| Records for the task |
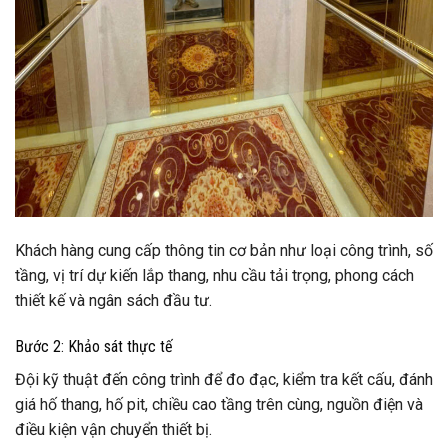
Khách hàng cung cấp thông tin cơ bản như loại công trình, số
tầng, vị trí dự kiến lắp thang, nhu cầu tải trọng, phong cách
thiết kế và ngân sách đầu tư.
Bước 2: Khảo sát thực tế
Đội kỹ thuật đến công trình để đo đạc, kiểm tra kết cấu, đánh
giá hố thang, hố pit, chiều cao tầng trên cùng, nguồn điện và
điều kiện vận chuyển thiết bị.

* * *

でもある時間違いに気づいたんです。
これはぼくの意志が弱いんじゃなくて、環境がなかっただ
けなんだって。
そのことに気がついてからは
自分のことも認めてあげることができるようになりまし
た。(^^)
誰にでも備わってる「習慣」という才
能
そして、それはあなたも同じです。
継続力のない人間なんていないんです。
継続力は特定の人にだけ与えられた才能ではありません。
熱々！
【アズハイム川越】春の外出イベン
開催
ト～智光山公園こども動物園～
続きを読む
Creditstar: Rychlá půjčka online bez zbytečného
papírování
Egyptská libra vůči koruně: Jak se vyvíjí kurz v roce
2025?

| Exercise goal |
Reproduce the part that opens with the line containing "でもある時間違いに気づいたんです。" and closes with the line containing "Creditstar: Rychlá půjčka", replacing "継続力" with "持続力" and leaving everything else unchanged.

| Result of the task |
でもある時間違いに気づいたんです。
これはぼくの意志が弱いんじゃなくて、環境がなかっただ
けなんだって。
そのことに気がついてからは
自分のことも認めてあげることができるようになりまし
た。(^^)
誰にでも備わってる「習慣」という才
能
そして、それはあなたも同じです。
持続力のない人間なんていないんです。
持続力は特定の人にだけ与えられた才能ではありません。
熱々！
【アズハイム川越】春の外出イベン
開催
ト～智光山公園こども動物園～
続きを読む
Creditstar: Rychlá půjčka online bez zbytečného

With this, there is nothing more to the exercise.